Du hast ein neues Leben, ich habe ein neues Leben. Unsere Freunde sind nur noch Deine Freunde. Ich habe neue Bekannte gefunden, die nicht Deine Bekannten sind. Ich habe eine neue Beziehung begonnen, dachte, das gibt sich alles. Doch das alles genügt mir nicht. Ich bin inzwischen depressiv. Hat bei meinem eigenen Neuanfang nach unserer Trennung die Erleichterung und Heiterkeit überwogen, wieder atmen zu können, so schleicht sich jetzt etwas Neues, Dunkles in mein Leben. Der Gedanke an Dich. An Deinen Geruch. An die Sanftheit Deiner Haut, Deine Art. Du hast viel gelacht. Das alles fehlt mir. Du hattest Antrieb. Das fehlt mir. Du warst mit mir zusammen. Das fehlt mir. Du fehlst mir. Als Mensch. Als Frau. Als Gegenpart. Als Gleichgewicht. Als Ausgleich.
Hätte ich anders handeln können? Du sagtest, reden hätte geholfen. Das hat es nicht. Wir haben geredet. Und ich habe mich angepasst. An Dich. An Deinen geringen Selbstwert. Es tut weh, einem Menschen Ich liebe Dich zu sagen und zu wissen, er kann und will es nicht annehmen. Es schmerzt. Tief sind die Wunden, die ich mir selbst mit der Trennung gerissen habe. Aber sind diese Wunden tiefer als jene, die Du mir in unserer Beziehung zugefügt hast?
Ich leide. Du leidest nicht mehr. Das ist sehr schön für Dich und ich freue mich darüber. Mein Loch wird jedoch jeden Tag tiefer, meine Tage werden immer dunkler, mein Gemüt wird immer schwerer. Ich vermisse zusehends die Freude am Leben. Was hat das Leben noch für einen Sinn? Es macht mir einfach keinen Spass mehr. Ich funktioniere, aber ich bin nach unserer Trennung gestorben.
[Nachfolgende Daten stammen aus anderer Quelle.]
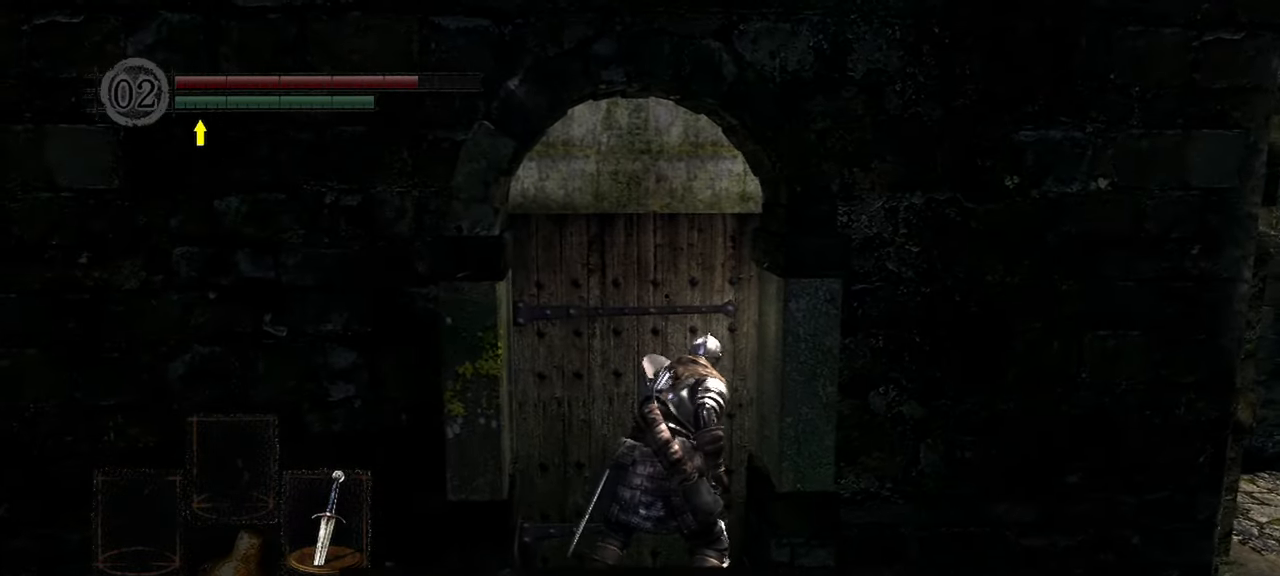
{"buttons": [], "left_stick": "center", "right_stick": "center", "events": []}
Ich fühle mich wie ein Zombie in einem billigen Horrorfilm, verdammt, für alle Ewigkeit verhasst und unverstanden willenlos zwischen all diesen lebenden Schauspielern zu wandeln und einzig und allein durch den endgültigen Tod erlöst zu werden.
Ich wünschte, ich hätte nie getan was ich tat. Lieber wäre ich an Deiner Seite gestorben als ohne Dich.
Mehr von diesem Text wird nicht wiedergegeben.